Namely, we install the module defined in the setup.py in the root with the method pip and the requirements with requirements.txt. But as mentioned there are a few requirements specific to Sphinx, which have nothing to do with the module's operations, hence the additional .readthedocs/requirements.txt file.

The fail_on_warning set to true is rather wishful thinking but at the debug stage this is helpful.

In the case of PyRosetta, we have a problem as it does not install like normal. Luckily one can have private environment variables in ReadTheDocs (set within the settings for the project on the ReadTheDocs website). In my package, pyrosetta-help is a command line tool that is added install_pyrosetta, which requires the presence of the PYROSETTA_USERNAME and PYROSETTA_PASSWORD env variables. This can be run by setting in the yaml file the following:

build:
  ...
  jobs:
    post_install:
      - install_pyrosetta

Likewise for other options the jobs directives can be used to better set up the environment.

Runtime

Once the yaml file is complete, head over to the ReadTheDocs website and link your GitHub account and create a new project from the reposition of interest.
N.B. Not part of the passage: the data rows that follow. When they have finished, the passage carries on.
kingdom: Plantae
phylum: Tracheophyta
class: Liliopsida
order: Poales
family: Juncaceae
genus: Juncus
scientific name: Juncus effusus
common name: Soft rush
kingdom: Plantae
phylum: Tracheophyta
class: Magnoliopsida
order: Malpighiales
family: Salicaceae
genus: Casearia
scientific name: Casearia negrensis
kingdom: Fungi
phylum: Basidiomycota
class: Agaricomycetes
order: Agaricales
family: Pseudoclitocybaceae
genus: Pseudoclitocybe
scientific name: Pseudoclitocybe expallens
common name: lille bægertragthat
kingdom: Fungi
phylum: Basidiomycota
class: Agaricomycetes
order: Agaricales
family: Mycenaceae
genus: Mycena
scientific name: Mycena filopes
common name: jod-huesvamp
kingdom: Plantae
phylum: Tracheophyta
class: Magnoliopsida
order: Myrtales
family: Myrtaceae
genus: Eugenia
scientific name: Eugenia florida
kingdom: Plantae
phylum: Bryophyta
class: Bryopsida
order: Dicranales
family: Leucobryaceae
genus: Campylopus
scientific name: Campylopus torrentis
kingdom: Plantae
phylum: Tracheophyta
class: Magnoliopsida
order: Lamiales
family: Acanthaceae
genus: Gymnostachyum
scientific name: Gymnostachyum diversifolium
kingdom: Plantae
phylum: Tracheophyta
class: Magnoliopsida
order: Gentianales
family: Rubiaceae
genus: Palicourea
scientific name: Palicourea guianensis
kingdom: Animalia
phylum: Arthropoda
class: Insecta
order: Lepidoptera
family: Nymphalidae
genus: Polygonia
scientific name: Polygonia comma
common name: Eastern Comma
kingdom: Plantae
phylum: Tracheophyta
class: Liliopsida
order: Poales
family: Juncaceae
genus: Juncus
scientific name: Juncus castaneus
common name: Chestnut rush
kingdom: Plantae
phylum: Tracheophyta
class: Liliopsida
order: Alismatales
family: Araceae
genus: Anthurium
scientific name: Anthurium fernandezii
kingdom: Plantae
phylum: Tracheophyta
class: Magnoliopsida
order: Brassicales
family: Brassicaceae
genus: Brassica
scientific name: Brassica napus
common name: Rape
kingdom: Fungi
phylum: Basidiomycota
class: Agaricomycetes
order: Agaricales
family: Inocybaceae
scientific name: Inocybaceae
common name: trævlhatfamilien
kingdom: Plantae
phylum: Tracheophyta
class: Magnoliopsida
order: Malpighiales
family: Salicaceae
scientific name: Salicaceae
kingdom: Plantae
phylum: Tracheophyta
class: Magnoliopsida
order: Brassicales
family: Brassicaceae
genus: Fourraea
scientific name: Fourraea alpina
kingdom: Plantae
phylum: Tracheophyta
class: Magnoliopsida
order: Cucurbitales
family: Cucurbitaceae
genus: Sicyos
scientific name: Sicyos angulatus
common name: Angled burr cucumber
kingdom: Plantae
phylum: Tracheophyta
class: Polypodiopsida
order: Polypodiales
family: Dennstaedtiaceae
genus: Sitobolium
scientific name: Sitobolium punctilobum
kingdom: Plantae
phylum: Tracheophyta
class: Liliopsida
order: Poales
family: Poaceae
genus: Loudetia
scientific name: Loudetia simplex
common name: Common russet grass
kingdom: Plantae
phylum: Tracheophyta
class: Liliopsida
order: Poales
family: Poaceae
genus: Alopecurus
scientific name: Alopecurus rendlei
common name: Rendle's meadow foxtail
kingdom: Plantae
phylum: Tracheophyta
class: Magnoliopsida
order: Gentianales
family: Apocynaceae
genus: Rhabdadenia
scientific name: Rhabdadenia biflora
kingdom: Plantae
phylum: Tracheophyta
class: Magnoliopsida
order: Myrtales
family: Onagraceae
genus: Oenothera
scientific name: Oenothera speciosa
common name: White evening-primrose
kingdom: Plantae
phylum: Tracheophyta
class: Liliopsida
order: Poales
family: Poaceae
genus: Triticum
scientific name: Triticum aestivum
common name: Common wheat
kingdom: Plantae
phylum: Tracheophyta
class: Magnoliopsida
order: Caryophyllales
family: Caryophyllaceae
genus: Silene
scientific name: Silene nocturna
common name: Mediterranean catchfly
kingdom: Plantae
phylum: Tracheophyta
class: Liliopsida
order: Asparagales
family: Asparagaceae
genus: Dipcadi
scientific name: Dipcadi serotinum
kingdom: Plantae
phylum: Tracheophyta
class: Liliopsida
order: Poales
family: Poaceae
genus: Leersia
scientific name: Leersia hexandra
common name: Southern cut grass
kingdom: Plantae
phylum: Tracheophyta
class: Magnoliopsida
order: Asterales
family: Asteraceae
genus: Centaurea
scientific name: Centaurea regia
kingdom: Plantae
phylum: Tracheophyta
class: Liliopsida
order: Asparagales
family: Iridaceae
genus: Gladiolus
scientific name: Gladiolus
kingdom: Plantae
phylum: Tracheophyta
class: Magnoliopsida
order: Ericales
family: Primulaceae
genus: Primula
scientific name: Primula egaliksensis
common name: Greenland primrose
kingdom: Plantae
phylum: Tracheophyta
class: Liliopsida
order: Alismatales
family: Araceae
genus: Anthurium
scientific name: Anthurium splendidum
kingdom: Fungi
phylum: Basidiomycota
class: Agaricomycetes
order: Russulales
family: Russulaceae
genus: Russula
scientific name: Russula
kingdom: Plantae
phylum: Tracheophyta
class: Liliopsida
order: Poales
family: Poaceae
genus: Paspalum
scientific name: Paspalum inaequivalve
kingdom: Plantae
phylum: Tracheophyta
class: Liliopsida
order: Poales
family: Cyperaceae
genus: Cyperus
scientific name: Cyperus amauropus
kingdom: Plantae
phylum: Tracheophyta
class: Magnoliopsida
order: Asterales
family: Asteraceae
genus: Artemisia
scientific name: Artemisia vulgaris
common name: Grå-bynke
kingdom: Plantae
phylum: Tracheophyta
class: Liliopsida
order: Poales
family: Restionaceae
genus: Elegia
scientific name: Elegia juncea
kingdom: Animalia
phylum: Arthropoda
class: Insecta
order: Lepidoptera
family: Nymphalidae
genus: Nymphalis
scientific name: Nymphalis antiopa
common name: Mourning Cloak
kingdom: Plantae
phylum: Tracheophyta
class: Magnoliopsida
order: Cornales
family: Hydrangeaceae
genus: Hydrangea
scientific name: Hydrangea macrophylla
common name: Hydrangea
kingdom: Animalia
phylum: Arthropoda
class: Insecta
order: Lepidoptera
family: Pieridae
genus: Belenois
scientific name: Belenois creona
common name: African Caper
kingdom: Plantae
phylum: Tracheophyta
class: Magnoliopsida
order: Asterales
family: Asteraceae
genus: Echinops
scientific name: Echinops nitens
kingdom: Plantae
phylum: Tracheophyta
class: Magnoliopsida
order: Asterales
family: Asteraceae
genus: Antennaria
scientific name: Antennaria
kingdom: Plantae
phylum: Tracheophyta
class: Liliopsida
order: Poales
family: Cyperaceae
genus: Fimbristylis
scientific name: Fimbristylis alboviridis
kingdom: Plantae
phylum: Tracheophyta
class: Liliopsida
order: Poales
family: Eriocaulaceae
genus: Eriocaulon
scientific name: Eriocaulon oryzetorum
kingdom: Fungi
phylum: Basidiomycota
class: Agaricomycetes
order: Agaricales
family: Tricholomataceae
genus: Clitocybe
Once the project build is kicked off, you can see what happens in the 'Builds' tab. Clicking on the top build, which give a badge (green hopefully), a printout and on two links in the right hand side saying view docs and view raw. The latter is crucial as it gives you the raw output.

Check for errors and warnings. If fail_on_warning is set to false, then if the documentation was partially generated, it would claim to be a success and only view raw would say otherwise.

And to reiterate, do make sure to do a hard refresh of the docs page.

Slack

In the settings on the site one can set up a webhook to a Slack channel to notify of build status.